> **Record extracts**:
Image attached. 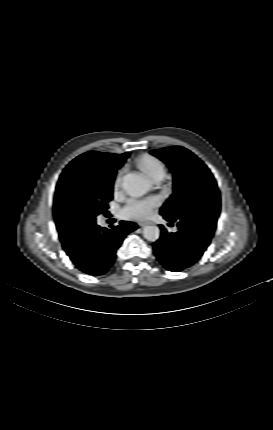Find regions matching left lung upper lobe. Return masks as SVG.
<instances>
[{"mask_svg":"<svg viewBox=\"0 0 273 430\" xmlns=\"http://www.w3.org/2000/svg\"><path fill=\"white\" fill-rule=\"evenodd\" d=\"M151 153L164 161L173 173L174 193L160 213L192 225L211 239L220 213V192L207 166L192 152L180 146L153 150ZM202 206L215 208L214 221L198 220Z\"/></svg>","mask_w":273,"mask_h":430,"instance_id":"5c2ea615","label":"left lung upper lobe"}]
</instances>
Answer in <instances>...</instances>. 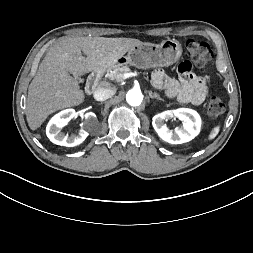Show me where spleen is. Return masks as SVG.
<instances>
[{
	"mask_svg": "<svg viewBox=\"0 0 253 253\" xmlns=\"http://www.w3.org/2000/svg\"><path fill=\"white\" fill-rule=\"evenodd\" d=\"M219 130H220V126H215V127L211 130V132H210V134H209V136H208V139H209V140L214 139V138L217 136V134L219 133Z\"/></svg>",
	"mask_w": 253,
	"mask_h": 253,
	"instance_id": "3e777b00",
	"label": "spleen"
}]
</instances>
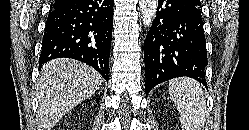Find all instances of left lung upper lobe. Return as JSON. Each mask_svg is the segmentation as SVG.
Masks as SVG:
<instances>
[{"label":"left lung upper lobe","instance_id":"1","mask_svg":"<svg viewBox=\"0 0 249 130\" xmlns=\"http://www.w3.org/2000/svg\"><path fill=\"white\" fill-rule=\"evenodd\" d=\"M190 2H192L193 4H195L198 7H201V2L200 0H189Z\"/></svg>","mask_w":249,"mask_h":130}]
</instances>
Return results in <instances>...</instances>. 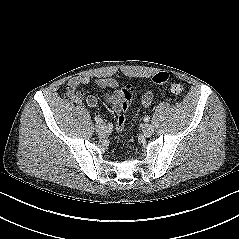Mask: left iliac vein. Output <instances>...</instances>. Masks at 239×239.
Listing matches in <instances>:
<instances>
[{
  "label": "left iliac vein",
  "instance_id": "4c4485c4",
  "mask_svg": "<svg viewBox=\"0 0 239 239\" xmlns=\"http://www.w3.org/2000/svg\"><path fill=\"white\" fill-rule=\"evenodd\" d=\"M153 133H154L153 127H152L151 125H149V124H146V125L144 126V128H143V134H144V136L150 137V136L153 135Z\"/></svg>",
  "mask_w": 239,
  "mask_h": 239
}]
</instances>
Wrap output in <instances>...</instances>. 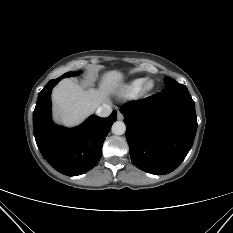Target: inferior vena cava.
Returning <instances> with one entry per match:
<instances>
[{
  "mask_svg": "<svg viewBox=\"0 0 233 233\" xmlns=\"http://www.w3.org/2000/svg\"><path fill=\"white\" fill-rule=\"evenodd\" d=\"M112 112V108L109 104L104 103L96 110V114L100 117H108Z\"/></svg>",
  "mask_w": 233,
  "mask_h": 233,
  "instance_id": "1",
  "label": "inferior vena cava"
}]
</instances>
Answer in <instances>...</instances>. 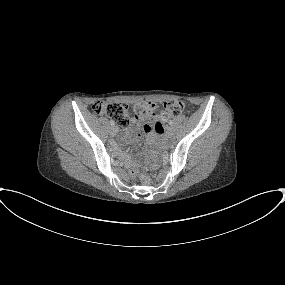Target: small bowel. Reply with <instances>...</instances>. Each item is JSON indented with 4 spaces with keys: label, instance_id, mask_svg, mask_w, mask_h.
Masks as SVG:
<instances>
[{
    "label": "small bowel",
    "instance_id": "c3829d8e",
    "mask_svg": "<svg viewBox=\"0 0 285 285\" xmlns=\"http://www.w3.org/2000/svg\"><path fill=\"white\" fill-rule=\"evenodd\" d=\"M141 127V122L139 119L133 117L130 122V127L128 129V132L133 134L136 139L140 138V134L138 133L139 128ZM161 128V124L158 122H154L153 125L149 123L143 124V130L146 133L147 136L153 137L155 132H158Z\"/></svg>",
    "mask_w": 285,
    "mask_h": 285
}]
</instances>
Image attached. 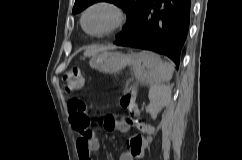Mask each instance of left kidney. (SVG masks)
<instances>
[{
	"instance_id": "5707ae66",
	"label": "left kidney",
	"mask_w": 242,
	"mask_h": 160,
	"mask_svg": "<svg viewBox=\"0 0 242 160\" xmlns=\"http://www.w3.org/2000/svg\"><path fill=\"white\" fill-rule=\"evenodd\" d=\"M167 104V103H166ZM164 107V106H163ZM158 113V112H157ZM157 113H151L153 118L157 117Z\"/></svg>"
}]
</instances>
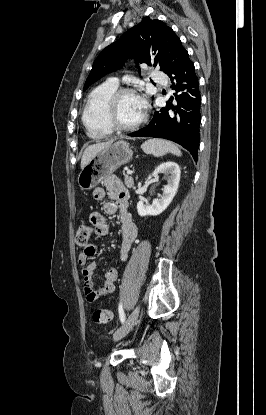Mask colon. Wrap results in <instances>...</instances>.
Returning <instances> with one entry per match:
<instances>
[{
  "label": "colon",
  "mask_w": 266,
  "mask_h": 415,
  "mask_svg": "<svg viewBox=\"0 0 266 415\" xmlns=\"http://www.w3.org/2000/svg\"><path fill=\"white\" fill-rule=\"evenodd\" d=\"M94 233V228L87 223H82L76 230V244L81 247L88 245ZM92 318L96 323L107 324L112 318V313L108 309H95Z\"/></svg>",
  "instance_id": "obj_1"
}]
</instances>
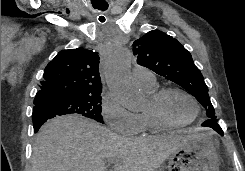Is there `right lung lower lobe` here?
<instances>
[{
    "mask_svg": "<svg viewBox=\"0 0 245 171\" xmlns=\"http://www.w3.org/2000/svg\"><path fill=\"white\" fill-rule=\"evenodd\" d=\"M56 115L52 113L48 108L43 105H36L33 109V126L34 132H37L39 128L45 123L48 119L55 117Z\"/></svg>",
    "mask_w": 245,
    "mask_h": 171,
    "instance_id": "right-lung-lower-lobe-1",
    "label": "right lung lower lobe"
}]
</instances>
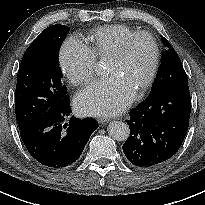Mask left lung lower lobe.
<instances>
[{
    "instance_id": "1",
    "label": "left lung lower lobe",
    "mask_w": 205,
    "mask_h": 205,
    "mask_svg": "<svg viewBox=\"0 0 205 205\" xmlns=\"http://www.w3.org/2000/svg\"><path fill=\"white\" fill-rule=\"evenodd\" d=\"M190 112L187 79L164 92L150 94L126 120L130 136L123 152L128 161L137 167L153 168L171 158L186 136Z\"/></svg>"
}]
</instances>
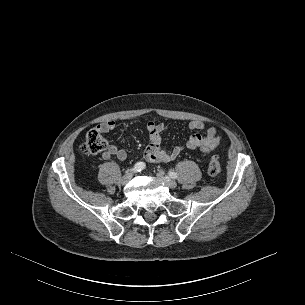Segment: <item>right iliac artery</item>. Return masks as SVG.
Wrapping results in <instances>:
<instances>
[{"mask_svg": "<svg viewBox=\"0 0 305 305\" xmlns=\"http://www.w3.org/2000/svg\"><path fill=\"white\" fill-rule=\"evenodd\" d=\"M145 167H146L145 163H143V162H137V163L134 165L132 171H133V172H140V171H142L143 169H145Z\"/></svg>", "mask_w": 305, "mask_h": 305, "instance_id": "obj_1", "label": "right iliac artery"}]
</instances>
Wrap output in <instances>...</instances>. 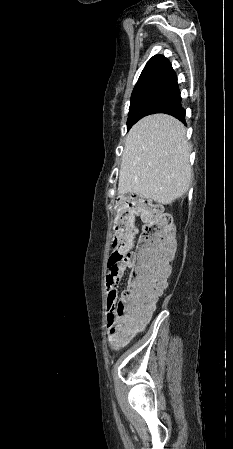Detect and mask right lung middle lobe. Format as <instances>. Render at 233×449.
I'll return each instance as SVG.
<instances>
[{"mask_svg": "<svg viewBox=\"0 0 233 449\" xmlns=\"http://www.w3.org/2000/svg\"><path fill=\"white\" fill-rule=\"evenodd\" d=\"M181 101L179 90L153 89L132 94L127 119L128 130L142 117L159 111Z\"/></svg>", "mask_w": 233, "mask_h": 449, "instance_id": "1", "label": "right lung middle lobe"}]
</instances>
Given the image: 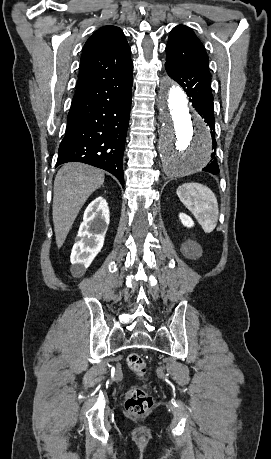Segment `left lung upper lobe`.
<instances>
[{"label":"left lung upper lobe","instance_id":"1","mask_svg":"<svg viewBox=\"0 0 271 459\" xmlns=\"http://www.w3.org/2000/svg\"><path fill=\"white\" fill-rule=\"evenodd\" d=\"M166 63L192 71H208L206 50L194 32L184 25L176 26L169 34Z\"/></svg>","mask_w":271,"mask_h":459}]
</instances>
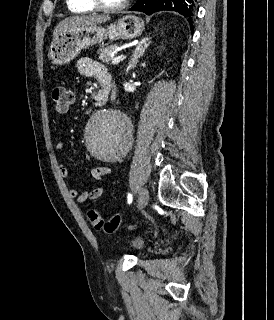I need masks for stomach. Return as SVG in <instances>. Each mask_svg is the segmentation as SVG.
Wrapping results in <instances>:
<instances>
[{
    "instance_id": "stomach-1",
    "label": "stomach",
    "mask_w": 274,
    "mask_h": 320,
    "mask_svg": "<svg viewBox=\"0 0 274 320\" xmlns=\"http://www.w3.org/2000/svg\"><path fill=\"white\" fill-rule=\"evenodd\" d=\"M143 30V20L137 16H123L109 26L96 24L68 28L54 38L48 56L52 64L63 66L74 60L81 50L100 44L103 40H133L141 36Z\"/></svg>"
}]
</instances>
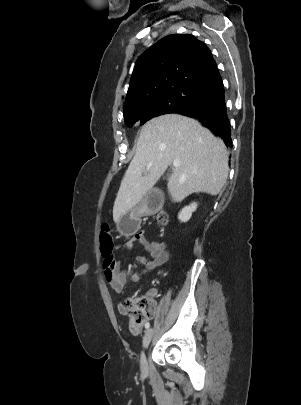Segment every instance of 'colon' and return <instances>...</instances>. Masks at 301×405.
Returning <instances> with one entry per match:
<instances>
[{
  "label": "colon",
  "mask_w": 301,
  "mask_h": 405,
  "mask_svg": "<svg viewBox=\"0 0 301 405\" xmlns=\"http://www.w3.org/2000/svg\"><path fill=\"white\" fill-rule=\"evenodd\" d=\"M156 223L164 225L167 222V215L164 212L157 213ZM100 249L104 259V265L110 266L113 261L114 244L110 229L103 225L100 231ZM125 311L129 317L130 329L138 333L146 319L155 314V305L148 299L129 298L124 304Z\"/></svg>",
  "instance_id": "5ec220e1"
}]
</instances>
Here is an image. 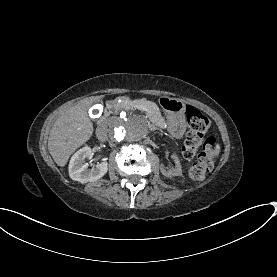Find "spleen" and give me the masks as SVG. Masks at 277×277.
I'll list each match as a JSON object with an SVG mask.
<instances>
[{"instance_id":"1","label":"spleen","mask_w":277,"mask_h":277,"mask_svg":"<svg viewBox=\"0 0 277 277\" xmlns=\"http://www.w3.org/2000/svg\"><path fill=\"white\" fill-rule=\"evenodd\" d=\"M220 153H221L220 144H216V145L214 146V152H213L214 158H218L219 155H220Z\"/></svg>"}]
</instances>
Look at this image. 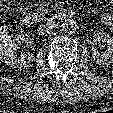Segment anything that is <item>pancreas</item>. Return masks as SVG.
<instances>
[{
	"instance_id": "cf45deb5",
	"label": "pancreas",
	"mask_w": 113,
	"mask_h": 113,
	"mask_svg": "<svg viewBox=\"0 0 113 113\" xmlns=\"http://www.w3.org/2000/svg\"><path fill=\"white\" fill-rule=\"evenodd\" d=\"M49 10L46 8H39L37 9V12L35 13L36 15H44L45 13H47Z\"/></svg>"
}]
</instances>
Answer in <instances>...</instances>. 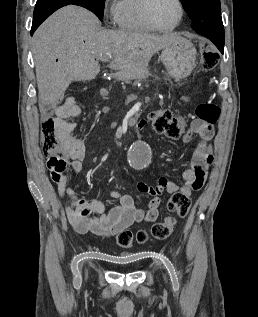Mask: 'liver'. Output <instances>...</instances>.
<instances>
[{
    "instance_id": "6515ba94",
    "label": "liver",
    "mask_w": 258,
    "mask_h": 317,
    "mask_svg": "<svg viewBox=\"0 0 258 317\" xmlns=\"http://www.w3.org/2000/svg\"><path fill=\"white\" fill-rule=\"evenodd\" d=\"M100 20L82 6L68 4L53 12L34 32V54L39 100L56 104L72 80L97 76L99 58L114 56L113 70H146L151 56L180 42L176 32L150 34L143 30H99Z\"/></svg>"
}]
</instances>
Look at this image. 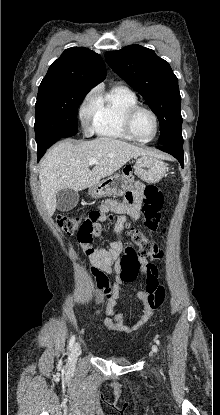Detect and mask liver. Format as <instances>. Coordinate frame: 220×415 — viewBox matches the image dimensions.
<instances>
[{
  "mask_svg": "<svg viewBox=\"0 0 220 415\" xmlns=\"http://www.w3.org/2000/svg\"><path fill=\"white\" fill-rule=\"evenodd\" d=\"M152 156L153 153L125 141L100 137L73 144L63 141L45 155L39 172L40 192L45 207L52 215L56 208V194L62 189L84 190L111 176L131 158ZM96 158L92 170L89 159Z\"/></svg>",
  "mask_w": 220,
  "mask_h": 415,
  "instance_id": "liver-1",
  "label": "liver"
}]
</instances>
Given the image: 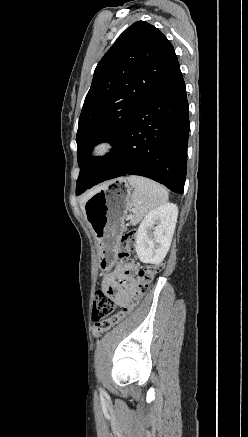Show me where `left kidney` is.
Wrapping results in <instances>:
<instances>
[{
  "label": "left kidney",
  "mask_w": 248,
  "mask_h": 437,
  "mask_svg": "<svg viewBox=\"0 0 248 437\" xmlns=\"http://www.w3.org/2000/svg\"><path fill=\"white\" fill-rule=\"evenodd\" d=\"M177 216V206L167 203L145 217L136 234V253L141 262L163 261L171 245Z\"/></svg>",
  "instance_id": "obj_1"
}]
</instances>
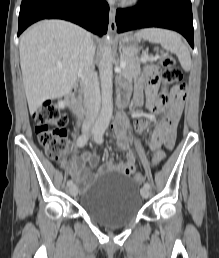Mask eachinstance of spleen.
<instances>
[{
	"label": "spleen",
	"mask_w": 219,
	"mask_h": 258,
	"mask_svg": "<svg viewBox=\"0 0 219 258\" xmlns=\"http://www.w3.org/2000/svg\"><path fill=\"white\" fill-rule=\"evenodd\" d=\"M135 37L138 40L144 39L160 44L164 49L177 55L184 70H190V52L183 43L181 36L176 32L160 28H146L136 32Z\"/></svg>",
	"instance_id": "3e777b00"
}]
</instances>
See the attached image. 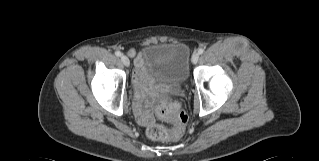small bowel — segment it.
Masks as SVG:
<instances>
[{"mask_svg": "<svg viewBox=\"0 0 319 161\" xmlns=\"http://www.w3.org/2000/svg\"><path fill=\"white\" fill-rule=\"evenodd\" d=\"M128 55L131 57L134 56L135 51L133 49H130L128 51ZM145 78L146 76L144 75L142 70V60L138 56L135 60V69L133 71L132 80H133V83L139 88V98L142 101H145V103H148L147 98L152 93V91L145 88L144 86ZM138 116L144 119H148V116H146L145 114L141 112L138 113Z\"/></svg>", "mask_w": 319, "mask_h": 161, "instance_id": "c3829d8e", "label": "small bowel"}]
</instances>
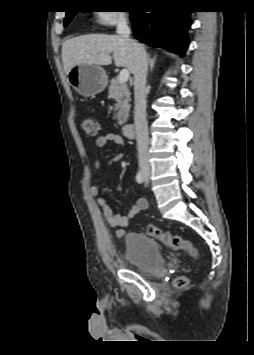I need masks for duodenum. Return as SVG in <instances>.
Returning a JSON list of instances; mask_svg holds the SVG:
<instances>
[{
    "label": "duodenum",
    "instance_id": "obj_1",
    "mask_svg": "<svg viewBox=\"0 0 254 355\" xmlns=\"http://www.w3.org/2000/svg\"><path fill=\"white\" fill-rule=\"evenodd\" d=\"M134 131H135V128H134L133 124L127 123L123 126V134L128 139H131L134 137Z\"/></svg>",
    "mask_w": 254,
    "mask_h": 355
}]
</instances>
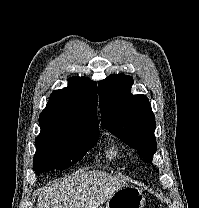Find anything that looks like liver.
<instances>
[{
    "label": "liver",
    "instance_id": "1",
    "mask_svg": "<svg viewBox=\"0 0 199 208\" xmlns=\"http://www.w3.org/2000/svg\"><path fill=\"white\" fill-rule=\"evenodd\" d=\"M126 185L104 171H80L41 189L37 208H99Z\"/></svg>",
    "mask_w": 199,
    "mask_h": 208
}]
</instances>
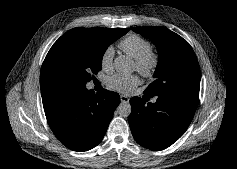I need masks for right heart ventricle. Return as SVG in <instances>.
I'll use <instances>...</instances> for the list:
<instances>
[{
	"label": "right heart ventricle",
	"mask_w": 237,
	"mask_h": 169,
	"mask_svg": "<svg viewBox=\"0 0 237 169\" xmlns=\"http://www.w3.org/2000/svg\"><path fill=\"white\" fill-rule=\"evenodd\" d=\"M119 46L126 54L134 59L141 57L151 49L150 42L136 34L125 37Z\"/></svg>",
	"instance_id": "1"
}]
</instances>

> **Aim**:
Rewrite the items from the line with "I need masks for right" up to and including the end of the items, changing "masks" to "outlines" and keeping everything else the same. Leave the pictures out of your answer.

> **Solved problem**:
I need outlines for right heart ventricle. Return as SVG in <instances>.
I'll use <instances>...</instances> for the list:
<instances>
[{
	"label": "right heart ventricle",
	"mask_w": 237,
	"mask_h": 169,
	"mask_svg": "<svg viewBox=\"0 0 237 169\" xmlns=\"http://www.w3.org/2000/svg\"><path fill=\"white\" fill-rule=\"evenodd\" d=\"M119 46L126 54L134 59L141 57L151 49L150 42L136 34L125 37Z\"/></svg>",
	"instance_id": "1"
}]
</instances>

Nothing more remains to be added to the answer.